#### [Written problem]
Copy out, word for word, the lines below, beginning with the first line of the rows and continuing through the line that contains "locality: Monte St. Equidio. Cortona.". Give those lines and nothing more.

■ ■ ■ ■ ■ ■ ■

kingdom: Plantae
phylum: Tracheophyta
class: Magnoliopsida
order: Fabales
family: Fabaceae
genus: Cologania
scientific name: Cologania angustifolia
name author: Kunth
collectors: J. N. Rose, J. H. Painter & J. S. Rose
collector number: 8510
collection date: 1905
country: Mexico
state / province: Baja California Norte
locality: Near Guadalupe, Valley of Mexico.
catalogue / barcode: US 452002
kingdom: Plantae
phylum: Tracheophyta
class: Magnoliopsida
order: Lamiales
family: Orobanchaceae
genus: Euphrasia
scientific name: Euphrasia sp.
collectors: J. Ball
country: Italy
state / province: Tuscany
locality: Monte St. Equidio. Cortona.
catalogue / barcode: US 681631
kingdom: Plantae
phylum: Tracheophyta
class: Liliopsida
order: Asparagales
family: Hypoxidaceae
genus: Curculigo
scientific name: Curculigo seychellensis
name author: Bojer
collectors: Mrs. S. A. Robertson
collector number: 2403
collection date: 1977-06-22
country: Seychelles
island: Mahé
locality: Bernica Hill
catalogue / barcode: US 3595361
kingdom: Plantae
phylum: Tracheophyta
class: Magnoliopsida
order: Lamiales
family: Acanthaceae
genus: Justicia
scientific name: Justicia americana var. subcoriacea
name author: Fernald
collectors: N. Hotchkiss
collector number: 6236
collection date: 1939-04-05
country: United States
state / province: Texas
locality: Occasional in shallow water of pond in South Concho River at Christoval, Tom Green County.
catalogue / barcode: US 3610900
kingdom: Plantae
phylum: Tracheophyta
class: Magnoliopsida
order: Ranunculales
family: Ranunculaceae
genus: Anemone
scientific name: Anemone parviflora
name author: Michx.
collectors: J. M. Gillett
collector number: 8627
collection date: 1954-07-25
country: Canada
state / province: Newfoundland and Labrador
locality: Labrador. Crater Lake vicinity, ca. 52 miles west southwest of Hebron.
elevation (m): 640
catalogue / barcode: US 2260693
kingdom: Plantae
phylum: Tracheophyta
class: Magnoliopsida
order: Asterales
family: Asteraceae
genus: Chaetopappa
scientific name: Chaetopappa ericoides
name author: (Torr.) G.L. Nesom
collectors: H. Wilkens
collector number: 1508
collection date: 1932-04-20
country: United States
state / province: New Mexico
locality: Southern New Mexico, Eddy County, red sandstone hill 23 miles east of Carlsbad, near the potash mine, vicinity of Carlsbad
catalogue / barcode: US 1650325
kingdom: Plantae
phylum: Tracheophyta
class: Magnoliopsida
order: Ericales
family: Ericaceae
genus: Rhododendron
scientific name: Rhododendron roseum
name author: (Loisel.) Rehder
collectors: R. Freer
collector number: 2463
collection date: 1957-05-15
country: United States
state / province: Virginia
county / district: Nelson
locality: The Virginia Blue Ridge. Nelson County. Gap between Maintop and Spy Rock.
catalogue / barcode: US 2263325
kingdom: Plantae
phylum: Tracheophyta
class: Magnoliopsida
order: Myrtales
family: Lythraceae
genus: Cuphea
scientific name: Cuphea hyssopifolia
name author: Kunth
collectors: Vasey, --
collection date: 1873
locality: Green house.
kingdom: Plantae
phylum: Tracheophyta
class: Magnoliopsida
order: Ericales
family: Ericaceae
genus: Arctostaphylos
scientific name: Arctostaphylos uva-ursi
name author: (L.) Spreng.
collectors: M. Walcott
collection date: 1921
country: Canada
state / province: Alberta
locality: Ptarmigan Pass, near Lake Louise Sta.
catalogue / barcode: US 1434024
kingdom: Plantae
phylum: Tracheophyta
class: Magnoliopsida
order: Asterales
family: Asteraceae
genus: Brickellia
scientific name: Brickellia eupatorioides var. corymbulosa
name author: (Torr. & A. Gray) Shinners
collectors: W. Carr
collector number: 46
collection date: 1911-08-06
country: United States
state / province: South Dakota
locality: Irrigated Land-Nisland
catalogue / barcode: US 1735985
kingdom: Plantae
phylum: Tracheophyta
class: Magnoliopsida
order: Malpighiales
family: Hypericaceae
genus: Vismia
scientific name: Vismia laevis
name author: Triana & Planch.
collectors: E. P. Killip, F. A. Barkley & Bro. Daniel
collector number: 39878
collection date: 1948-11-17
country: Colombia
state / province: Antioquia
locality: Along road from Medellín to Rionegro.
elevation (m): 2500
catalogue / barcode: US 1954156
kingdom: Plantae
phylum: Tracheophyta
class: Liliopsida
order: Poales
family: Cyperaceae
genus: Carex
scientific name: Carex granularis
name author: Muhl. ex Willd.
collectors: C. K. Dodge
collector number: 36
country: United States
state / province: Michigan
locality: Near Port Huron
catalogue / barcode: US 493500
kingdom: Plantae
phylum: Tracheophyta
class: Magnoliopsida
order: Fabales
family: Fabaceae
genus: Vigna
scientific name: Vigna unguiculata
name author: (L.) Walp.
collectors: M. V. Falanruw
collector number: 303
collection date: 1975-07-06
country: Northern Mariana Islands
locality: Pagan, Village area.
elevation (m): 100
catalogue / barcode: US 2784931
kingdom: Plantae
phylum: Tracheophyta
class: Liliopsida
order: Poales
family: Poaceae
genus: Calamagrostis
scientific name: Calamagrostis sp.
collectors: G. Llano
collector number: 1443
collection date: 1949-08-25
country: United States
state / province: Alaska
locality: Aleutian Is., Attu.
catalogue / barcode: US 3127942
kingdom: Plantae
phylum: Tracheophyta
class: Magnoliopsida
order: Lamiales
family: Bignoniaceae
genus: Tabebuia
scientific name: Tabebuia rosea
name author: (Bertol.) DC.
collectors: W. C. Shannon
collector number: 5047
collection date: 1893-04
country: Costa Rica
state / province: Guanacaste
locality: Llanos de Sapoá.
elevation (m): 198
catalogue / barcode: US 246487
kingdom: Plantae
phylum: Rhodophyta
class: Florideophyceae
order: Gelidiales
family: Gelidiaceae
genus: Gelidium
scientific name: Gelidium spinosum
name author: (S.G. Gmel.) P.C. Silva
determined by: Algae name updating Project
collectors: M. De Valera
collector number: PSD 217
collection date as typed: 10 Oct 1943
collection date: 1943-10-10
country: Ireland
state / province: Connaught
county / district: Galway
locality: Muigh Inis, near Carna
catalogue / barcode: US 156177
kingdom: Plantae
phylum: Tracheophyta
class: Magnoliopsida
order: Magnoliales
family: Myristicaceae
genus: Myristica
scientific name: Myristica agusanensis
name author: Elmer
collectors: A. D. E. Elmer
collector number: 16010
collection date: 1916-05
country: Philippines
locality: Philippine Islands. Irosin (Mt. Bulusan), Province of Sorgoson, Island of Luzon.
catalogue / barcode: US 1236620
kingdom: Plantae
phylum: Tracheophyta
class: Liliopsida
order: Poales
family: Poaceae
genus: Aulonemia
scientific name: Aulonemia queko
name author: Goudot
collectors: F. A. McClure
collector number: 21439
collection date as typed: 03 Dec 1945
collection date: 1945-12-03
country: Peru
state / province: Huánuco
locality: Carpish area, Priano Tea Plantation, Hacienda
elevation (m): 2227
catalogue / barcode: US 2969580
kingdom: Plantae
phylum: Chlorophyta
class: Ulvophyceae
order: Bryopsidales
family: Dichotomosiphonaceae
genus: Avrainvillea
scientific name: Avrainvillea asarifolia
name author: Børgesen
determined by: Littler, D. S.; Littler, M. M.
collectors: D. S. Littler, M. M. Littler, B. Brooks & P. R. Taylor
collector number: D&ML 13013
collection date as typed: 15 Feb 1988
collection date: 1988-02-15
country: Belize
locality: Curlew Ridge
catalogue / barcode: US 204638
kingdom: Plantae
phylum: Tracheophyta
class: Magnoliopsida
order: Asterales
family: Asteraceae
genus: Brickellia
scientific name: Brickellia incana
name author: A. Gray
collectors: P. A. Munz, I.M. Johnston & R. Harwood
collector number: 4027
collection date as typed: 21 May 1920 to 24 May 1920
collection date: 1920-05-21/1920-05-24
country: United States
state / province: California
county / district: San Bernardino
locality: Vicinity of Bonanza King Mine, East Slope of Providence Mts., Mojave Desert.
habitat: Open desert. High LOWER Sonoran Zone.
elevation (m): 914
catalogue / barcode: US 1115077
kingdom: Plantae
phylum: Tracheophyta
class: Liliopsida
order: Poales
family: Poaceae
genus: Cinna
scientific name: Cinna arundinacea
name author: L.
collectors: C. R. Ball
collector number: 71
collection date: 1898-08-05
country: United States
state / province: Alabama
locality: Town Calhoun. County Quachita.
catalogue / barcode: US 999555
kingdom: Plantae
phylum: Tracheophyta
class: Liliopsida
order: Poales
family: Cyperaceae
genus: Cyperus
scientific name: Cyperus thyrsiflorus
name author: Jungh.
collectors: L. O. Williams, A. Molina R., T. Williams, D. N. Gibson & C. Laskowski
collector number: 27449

■ ■ ■ ■ ■ ■ ■

#### [Answer to the task]
kingdom: Plantae
phylum: Tracheophyta
class: Magnoliopsida
order: Fabales
family: Fabaceae
genus: Cologania
scientific name: Cologania angustifolia
name author: Kunth
collectors: J. N. Rose, J. H. Painter & J. S. Rose
collector number: 8510
collection date: 1905
country: Mexico
state / province: Baja California Norte
locality: Near Guadalupe, Valley of Mexico.
catalogue / barcode: US 452002
kingdom: Plantae
phylum: Tracheophyta
class: Magnoliopsida
order: Lamiales
family: Orobanchaceae
genus: Euphrasia
scientific name: Euphrasia sp.
collectors: J. Ball
country: Italy
state / province: Tuscany
locality: Monte St. Equidio. Cortona.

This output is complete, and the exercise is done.